(作業課題 1):
手帳のインタビューから、「デジタルだと、例えば「今週の」から「どう使い分けているんですか?」までの全部を一字も変えずに書き写してください。
(作業課題 2):
手帳のインタビューについて、次の問いに答えてください。
(a) デジタルツールの強みのうち、高田さんが一番の強みだと考えているものは何か。
(b) 高田さんがデジタルを使っているのは何の管理か。
(c) オンラインの打ち合わせの備忘録に、高田さんは主にどのツールを使っているか。

(対象テキスト):
☆ ☆ ☆ ☆

高田:そうですね。基本的に目標管理に関しては、手書きというかアナログ管理を推奨しています。例えばさっきお見せした1年間の計画表とか1、3、5、10年のビジョンとかはExcelで作って印刷したものなので、手書きではないんですよね。ただ紙に出力して手帳に束ねているので、手書きというよりは「アナログで管理」と言ったほうが正しいですかね。

デジタルとアナログのメリット、デメリットについてお伝えしますと、デジタルツールの強みは3つあると思っています。まず保存の制約がない。もちろん容量が上限の場合もあるかもしれませんが、ほぼ無限に保存が利くのに対して、アナログの手帳だと、紙を束ねられる限界があるので、無限とはいきません。

それからデジタルツールは持ち運びが便利。こんな大きい手帳を持ち運ぶ必要もなく、スマホ1台で済みます。

アナログの一番の強み

高田:あとは、検索性が高い。ここが一番の強みだろうなと思っていまして、例えば何かメモを残していたら、検索すれば一発で見つけられますよね。一方でアナログの強みは何かというと、折に触れて見返す機会を作れるという、この1点なんですよ。

デジタルだと、例えば「今週の目標はこれだ」「今年の目標はこれだ」というのをツールに打ち込んで管理していたとしても、見にいかなくなってしまうんですね。でも紙ベースだと、例えば先ほどお見せした僕の1週間のスケジュールを見ると、スケジュールと同時に今週の目標も目にすることになります。

ページをめくっている中で、「あれ? ちょっと待てよ」ってマンスリーのページを見て「あっ、今月の目標はこれだった」とか。見返す機会を創出できるのがアナログの一番の強みだと思っています。

仕事のメモやタスク管理はデジタルで

——デジタルとアナログの強み・弱みについてよくわかりました。ちなみに高田さんは、ふだんどう使い分けているんですか?

高田:僕の場合は、スケジュール管理も含め、完全アナログの手帳です。ただ、タスク管理だけデジタルを使っています。というのも、自ら探しにいった時に見つかればいいような情報に関してはデジタル管理のほうが、分があると思っているんですね。

例えば僕は、こうやってオンラインで打ち合わせをする機会がけっこう多いんですね。そうした時に、備忘録みたいなものはほとんど「Evernote」を使ったりして、デジタルでメモを取っています。

☆ ☆ ☆ ☆

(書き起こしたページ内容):

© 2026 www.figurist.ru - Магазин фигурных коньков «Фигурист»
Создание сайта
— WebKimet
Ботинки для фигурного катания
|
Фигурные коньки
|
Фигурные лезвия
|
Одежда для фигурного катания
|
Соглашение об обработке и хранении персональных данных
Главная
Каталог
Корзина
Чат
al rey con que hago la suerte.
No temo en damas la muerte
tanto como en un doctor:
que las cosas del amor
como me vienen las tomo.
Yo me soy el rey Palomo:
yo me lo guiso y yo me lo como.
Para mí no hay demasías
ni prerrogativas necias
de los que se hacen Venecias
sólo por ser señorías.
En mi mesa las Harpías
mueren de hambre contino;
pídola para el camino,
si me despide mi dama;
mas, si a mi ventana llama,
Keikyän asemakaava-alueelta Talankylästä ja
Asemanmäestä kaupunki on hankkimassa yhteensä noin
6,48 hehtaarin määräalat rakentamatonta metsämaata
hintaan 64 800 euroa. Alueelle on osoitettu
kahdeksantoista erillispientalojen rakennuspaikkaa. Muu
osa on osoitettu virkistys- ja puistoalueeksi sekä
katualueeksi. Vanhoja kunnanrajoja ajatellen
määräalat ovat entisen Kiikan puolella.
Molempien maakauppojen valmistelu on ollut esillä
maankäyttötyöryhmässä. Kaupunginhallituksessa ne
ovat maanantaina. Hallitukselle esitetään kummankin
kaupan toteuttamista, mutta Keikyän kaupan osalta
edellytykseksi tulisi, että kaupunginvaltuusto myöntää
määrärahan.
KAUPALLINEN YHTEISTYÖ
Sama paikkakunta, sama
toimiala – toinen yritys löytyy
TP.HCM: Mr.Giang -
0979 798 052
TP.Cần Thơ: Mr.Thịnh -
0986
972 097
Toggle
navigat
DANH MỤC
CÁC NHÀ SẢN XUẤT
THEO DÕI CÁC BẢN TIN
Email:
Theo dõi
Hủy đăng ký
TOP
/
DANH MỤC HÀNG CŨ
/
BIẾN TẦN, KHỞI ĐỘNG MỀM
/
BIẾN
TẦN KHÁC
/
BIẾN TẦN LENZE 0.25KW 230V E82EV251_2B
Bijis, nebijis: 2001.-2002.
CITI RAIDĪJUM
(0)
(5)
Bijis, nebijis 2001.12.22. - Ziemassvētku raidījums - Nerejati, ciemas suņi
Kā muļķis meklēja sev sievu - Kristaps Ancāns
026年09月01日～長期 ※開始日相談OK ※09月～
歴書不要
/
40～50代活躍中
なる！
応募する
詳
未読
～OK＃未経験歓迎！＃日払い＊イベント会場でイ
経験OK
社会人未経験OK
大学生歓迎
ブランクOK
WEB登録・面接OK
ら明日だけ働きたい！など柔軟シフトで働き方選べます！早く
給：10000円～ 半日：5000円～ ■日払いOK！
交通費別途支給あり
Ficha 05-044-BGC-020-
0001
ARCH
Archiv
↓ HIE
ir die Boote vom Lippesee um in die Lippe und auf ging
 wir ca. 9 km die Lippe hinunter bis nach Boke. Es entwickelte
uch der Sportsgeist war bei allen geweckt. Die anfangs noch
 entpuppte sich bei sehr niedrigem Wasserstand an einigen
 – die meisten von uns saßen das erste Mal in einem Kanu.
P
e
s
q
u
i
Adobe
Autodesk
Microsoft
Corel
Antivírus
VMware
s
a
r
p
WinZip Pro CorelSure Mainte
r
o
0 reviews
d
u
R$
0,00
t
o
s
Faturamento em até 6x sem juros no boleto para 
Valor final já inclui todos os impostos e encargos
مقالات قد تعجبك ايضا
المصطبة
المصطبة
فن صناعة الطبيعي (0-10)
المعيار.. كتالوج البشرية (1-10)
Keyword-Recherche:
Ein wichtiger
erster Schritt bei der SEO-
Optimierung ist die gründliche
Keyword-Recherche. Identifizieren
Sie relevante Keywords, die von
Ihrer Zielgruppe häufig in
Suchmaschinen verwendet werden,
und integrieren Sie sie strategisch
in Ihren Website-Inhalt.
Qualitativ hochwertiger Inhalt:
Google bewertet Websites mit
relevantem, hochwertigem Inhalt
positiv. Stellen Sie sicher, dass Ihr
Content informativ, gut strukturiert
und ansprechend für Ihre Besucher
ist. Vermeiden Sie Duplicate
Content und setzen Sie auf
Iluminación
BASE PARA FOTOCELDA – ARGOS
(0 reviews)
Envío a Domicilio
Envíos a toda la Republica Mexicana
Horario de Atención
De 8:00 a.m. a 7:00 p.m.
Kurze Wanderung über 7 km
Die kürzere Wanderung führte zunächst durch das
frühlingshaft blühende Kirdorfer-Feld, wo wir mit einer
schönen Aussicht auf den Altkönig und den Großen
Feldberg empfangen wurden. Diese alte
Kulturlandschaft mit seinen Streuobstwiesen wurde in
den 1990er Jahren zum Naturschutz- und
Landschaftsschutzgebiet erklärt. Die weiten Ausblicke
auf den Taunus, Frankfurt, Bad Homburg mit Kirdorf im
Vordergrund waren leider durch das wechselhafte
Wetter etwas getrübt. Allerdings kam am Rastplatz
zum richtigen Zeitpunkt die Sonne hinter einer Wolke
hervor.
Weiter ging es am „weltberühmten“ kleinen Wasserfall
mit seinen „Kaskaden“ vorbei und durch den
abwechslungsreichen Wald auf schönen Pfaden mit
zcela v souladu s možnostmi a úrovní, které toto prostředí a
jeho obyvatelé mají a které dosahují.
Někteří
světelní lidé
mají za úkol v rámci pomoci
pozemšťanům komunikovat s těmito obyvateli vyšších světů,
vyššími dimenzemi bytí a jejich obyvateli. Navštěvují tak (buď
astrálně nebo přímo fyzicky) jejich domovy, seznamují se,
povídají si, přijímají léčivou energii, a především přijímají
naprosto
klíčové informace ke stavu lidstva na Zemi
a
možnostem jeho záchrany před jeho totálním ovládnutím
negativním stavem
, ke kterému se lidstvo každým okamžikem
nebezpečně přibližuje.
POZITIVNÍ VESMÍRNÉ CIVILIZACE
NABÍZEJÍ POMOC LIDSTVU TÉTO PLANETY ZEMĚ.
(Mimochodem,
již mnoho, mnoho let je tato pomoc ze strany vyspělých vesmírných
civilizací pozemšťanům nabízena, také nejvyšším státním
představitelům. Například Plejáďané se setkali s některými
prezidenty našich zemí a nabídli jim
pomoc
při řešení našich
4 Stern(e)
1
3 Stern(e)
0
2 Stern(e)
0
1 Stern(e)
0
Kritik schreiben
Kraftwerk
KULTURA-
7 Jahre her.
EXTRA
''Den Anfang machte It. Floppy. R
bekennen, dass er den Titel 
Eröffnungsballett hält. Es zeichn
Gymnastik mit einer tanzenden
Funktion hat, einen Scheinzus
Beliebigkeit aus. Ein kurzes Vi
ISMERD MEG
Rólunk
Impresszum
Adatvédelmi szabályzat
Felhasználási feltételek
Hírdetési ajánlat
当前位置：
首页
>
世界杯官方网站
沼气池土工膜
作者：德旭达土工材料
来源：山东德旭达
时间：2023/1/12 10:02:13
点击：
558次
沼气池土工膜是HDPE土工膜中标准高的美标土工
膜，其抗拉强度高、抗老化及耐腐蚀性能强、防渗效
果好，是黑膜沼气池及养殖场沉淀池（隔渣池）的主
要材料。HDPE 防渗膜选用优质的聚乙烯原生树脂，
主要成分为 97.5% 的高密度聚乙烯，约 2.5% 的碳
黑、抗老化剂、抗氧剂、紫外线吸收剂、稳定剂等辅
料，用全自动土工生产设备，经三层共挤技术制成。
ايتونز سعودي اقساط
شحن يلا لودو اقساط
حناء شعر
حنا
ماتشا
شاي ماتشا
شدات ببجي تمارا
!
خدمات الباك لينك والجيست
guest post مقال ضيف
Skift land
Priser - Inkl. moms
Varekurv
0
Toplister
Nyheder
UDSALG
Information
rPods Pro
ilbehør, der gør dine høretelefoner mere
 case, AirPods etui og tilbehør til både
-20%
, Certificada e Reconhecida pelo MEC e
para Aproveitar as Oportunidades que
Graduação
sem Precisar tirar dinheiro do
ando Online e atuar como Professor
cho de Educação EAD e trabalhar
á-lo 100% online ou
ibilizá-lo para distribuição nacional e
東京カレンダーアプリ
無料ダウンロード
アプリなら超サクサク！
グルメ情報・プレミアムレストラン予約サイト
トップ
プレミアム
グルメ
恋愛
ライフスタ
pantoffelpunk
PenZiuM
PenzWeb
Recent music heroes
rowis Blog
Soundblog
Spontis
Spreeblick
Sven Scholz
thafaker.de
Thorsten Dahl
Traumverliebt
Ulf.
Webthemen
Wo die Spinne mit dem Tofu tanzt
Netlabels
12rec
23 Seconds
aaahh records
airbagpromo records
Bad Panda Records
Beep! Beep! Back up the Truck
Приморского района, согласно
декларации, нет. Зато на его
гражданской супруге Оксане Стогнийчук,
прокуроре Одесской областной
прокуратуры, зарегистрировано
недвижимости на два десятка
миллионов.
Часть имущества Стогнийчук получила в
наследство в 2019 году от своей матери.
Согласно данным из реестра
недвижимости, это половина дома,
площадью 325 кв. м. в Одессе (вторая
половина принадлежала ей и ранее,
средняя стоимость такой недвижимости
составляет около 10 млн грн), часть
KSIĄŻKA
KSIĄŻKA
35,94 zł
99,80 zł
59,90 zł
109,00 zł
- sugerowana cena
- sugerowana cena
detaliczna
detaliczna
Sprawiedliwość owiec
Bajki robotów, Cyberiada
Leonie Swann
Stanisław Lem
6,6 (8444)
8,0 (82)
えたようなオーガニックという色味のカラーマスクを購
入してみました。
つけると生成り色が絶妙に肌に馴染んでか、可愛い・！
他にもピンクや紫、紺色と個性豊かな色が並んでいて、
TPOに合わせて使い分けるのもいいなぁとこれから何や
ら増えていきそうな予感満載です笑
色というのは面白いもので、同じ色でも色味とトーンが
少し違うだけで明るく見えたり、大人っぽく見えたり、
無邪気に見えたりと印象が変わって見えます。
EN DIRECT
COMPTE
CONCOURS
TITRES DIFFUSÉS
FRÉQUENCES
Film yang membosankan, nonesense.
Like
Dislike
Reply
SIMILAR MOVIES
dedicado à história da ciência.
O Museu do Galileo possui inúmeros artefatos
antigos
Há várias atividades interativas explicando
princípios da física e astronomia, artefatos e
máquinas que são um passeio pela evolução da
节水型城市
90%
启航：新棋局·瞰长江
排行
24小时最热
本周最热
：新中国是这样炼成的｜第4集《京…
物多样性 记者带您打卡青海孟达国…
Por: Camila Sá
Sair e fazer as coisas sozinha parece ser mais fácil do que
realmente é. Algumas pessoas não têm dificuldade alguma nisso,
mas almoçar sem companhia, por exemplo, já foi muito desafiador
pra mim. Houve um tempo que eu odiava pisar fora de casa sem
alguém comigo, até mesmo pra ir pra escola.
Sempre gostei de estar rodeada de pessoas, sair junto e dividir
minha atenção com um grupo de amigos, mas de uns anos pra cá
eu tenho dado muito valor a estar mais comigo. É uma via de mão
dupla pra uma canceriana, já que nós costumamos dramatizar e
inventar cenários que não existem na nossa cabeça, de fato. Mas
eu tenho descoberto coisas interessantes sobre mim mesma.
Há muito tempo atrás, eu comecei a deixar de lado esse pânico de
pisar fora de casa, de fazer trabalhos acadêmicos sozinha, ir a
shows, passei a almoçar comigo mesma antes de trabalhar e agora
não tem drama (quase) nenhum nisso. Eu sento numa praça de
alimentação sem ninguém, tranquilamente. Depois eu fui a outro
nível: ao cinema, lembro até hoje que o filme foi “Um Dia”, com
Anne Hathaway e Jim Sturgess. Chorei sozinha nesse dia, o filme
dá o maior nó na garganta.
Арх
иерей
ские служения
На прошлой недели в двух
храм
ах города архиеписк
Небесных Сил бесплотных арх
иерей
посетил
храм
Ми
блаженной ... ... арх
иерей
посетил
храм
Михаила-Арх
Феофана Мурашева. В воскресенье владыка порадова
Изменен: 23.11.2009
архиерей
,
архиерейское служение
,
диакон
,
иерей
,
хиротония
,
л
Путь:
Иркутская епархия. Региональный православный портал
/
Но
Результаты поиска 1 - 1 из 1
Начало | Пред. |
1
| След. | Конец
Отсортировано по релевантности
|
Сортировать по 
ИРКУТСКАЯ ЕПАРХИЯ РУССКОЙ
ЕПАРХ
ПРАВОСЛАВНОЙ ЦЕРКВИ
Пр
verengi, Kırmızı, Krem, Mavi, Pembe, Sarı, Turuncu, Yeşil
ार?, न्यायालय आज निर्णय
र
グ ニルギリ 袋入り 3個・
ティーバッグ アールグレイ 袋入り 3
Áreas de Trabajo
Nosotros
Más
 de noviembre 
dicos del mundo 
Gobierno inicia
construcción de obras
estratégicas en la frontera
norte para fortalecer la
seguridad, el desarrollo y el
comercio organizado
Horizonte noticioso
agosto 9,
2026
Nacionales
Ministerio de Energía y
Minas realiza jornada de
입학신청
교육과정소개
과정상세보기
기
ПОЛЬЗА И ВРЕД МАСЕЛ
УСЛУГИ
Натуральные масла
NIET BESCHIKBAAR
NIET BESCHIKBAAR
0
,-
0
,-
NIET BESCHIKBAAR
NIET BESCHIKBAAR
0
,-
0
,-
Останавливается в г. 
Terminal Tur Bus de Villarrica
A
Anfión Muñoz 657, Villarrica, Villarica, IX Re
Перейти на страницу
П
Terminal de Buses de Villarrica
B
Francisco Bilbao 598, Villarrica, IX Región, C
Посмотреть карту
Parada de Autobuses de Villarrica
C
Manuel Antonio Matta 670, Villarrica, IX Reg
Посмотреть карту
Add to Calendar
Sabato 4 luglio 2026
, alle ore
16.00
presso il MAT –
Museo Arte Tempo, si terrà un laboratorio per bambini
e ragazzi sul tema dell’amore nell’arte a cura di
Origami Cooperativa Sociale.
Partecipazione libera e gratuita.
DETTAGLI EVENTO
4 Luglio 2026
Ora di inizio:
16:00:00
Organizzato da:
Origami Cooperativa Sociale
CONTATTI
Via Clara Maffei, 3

☆ ☆ ☆ ☆

(課題の解答 1):
デジタルだと、例えば「今週の目標はこれだ」「今年の目標はこれだ」というのをツールに打ち込んで管理していたとしても、見にいかなくなってしまうんですね。でも紙ベースだと、例えば先ほどお見せした僕の1週間のスケジュールを見ると、スケジュールと同時に今週の目標も目にすることになります。

ページをめくっている中で、「あれ? ちょっと待てよ」ってマンスリーのページを見て「あっ、今月の目標はこれだった」とか。見返す機会を創出できるのがアナログの一番の強みだと思っています。

仕事のメモやタスク管理はデジタルで

——デジタルとアナログの強み・弱みについてよくわかりました。ちなみに高田さんは、ふだんどう使い分けているんですか?

(課題の解答 2):
(a) 検索性が高いこと
(b) タスク管理
(c) Evernote